Assigned task:
Would you print the whole listing again, exactly?

Information supplied:
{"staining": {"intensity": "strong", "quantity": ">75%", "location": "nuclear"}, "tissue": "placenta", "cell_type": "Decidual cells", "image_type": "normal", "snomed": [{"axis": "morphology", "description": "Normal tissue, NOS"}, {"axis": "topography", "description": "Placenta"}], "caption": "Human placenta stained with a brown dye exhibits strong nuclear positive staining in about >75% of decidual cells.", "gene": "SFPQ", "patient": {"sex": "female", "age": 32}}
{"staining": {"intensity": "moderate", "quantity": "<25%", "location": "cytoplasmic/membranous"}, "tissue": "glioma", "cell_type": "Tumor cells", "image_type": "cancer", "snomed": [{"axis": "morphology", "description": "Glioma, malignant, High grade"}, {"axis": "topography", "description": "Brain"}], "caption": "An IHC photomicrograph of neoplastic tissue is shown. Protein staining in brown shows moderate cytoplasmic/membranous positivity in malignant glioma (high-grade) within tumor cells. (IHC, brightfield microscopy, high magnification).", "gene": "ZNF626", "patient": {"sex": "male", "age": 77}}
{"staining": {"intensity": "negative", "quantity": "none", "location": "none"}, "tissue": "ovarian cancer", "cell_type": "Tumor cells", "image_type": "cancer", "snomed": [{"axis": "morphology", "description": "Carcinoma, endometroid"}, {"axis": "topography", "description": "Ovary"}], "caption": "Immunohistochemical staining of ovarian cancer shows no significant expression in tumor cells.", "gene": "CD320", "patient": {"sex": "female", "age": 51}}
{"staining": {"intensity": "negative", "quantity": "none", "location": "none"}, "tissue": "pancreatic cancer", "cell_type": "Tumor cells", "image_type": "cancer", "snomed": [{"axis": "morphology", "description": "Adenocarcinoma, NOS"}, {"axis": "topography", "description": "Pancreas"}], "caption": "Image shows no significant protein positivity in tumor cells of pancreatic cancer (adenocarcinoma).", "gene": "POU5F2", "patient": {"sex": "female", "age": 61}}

Solution:
{"staining": {"intensity": "strong", "quantity": ">75%", "location": "nuclear"}, "tissue": "placenta", "cell_type": "Decidual cells", "image_type": "normal", "snomed": [{"axis": "morphology", "description": "Normal tissue, NOS"}, {"axis": "topography", "description": "Placenta"}], "caption": "Human placenta stained with a brown dye exhibits strong nuclear positive staining in about >75% of decidual cells.", "gene": "SFPQ", "patient": {"sex": "female", "age": 32}}
{"staining": {"intensity": "moderate", "quantity": "<25%", "location": "cytoplasmic/membranous"}, "tissue": "glioma", "cell_type": "Tumor cells", "image_type": "cancer", "snomed": [{"axis": "morphology", "description": "Glioma, malignant, High grade"}, {"axis": "topography", "description": "Brain"}], "caption": "An IHC photomicrograph of neoplastic tissue is shown. Protein staining in brown shows moderate cytoplasmic/membranous positivity in malignant glioma (high-grade) within tumor cells. (IHC, brightfield microscopy, high magnification).", "gene": "ZNF626", "patient": {"sex": "male", "age": 77}}
{"staining": {"intensity": "negative", "quantity": "none", "location": "none"}, "tissue": "ovarian cancer", "cell_type": "Tumor cells", "image_type": "cancer", "snomed": [{"axis": "morphology", "description": "Carcinoma, endometroid"}, {"axis": "topography", "description": "Ovary"}], "caption": "Immunohistochemical staining of ovarian cancer shows no significant expression in tumor cells.", "gene": "CD320", "patient": {"sex": "female", "age": 51}}
{"staining": {"intensity": "negative", "quantity": "none", "location": "none"}, "tissue": "pancreatic cancer", "cell_type": "Tumor cells", "image_type": "cancer", "snomed": [{"axis": "morphology", "description": "Adenocarcinoma, NOS"}, {"axis": "topography", "description": "Pancreas"}], "caption": "Image shows no significant protein positivity in tumor cells of pancreatic cancer (adenocarcinoma).", "gene": "POU5F2", "patient": {"sex": "female", "age": 61}}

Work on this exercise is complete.